PKF Predicts Depth Of Hotel Revenue Drop
PKF said it now expects RevPAR to drop by 7.8 percent in 2009. Since 1930, only four years have had sharper RevPAR decreases, including 2001, when RevPAR decreased by 10.3 percent. In addition, PKF projects that RevPAR will decline for seven consecutive quarters, beginning with Smith Travel Research's recently reported 1.1 percent decline for the third quarter of 2008. That would be the longest stretch of falling revenues since Smith Travel Research began tracking the data in the late 1980s, according to PKF.
The economic downturn's impact on the lodging industry will be magnified by the expected 2.9 percent increase in supply in 2009 compared with 2008, PKF reported. This will contribute to a 5.3 percent drop in occupancy.

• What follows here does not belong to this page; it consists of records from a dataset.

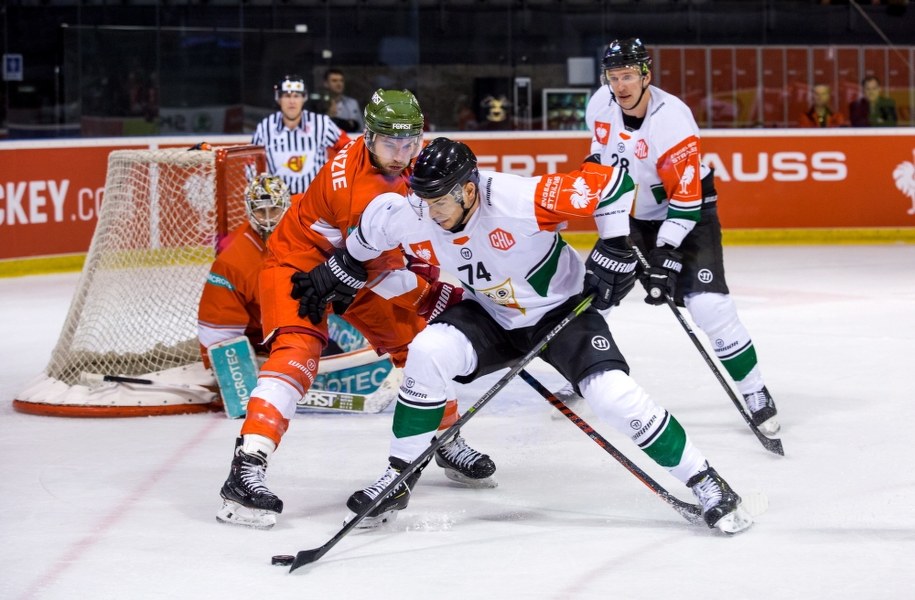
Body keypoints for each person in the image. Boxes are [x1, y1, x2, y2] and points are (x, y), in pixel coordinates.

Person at [299, 137, 753, 533]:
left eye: (440, 202)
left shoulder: (518, 198)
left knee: (614, 397)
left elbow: (612, 180)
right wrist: (337, 270)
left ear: (470, 190)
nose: (431, 214)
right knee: (428, 350)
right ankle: (398, 476)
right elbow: (371, 231)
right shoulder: (419, 208)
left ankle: (704, 479)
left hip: (561, 312)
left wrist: (614, 244)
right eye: (424, 201)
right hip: (491, 314)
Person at [217, 90, 497, 530]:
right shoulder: (362, 189)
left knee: (421, 344)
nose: (402, 155)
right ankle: (246, 467)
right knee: (297, 352)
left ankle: (445, 437)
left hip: (354, 266)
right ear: (368, 137)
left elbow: (378, 260)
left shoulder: (405, 161)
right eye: (391, 145)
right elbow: (383, 272)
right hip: (301, 266)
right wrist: (440, 298)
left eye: (410, 143)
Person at [584, 38, 779, 436]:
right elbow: (600, 167)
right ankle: (580, 370)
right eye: (613, 76)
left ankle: (755, 390)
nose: (620, 86)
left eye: (628, 76)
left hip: (688, 213)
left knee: (709, 307)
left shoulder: (672, 119)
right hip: (632, 213)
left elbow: (686, 200)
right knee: (594, 293)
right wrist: (613, 235)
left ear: (646, 75)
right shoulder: (599, 105)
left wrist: (664, 252)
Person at [198, 174, 291, 365]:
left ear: (286, 205)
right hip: (264, 344)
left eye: (273, 209)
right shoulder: (234, 261)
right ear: (249, 211)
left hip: (304, 327)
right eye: (260, 211)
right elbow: (218, 327)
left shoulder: (306, 227)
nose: (267, 220)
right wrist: (229, 371)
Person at [251, 74, 351, 195]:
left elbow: (349, 148)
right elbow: (251, 164)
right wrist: (260, 189)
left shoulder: (321, 123)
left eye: (296, 96)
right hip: (278, 203)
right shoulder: (265, 128)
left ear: (304, 98)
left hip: (314, 201)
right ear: (279, 98)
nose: (292, 101)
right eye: (287, 96)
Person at [315, 68, 364, 133]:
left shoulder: (352, 103)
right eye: (334, 81)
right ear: (326, 83)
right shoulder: (319, 105)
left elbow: (360, 127)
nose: (339, 84)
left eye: (341, 80)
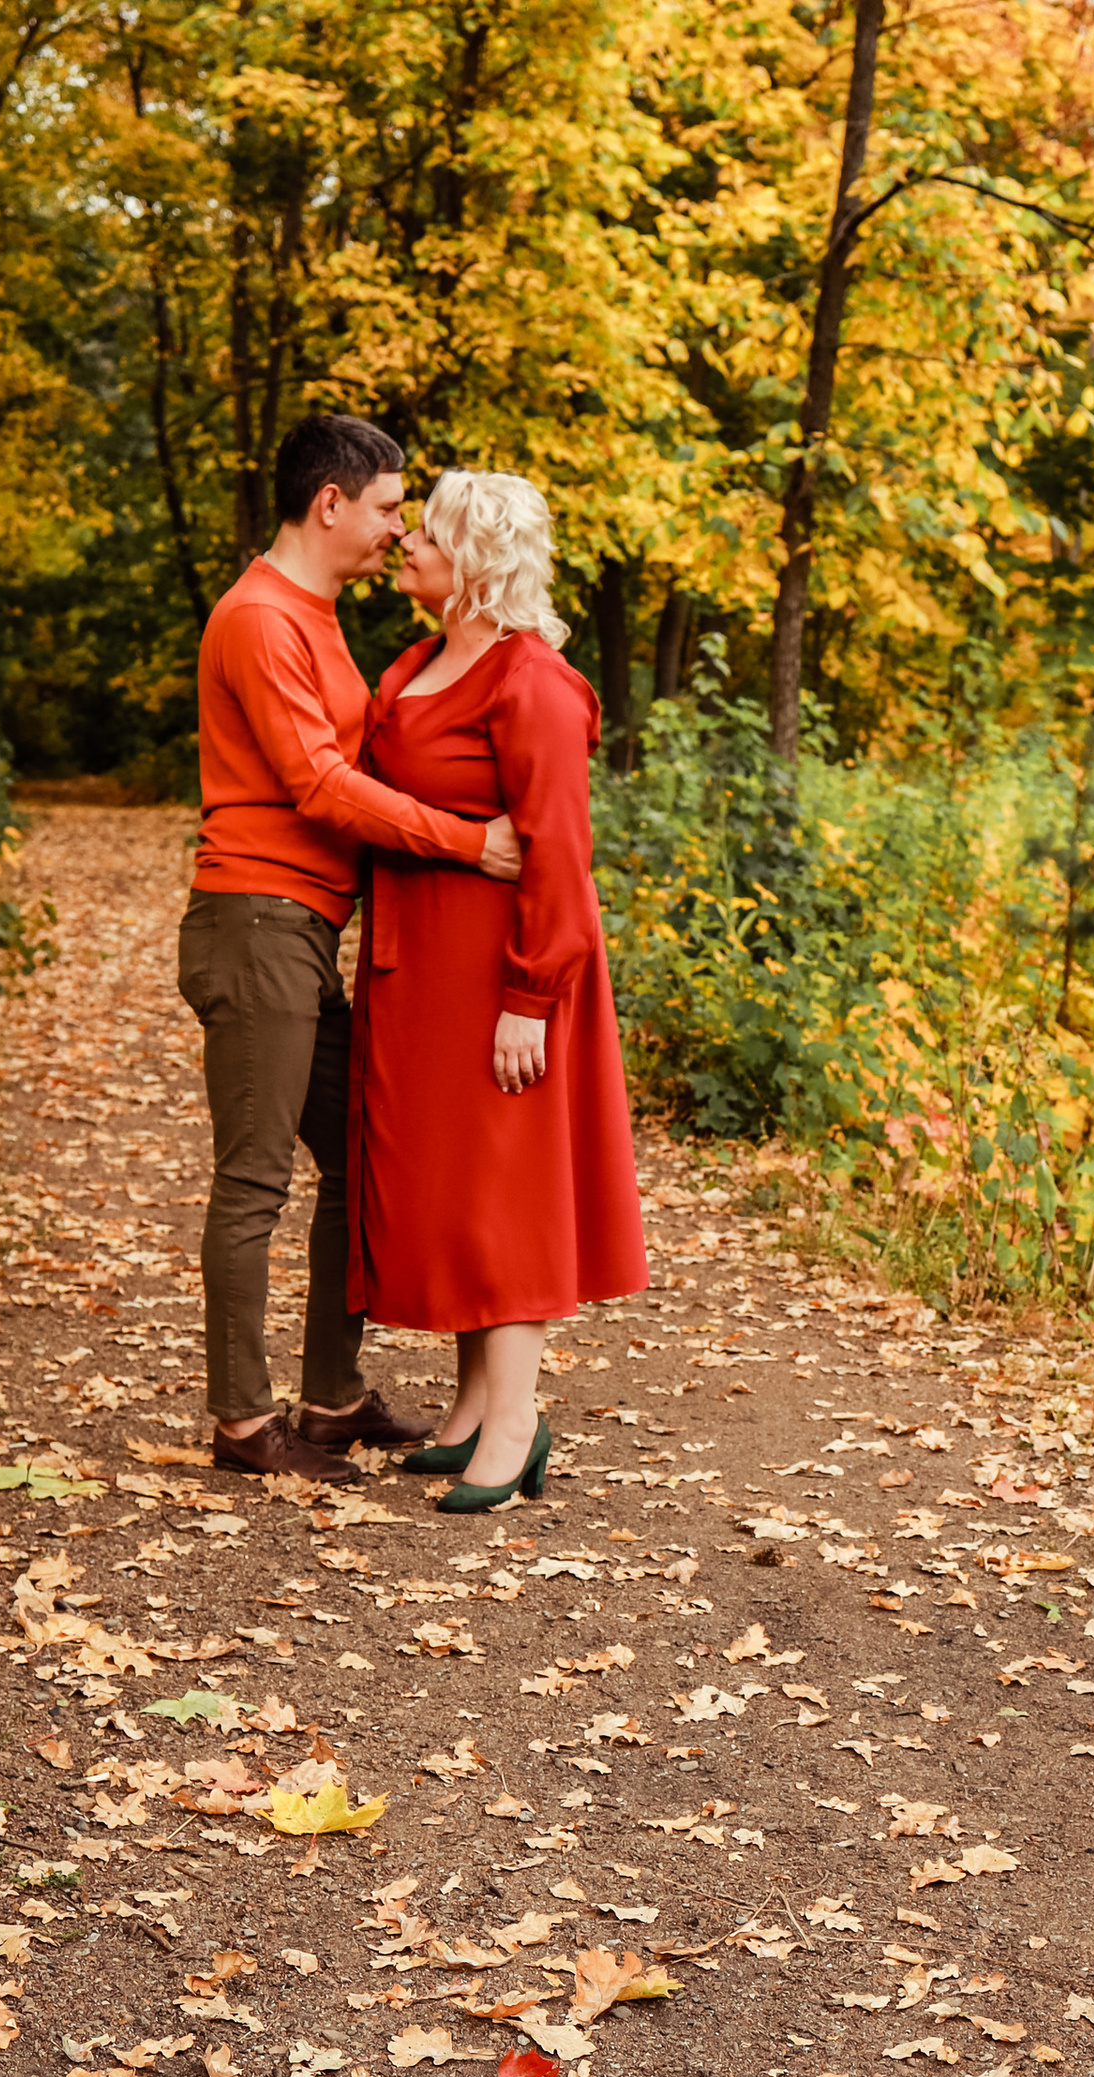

"The combination of above-average net increases of supply occurring simultaneously with dramatic declines in demand is something we have not seen in recent industry recessions," PKF Hospitality Research president Mark Woodworth said in a statement. "This is what makes this downturn so severe."
In terms of average daily rate, PKF is forecasting a 2.7 percent decline in 2009. Though hotels were holding onto and even increasing rates through most of 2008, continual decreases in occupancy finally began to cut rates beginning in October, the firm reported.
Hoteliers also are sharing the bleak outlook for their industry in 2009. On Tuesday, Marriott CFO Arne Sorenson warned of a tough 2009 in a posting on CEO J.W. Marriott Jr.'s blog.
"We said last October that we expected RevPAR to be down at least 3 percent in North America next year," Sorenson said on the blog. "Just about a month ago, Bill Marriott reported that our business outlook had further weakened."
Wyndham Worldwide this week also announced that it was cutting about 4,000 jobs, 12 percent of the company's overall workforce, as it restructures its timeshare business. The company also announced that it cut its revenue projections for 2009.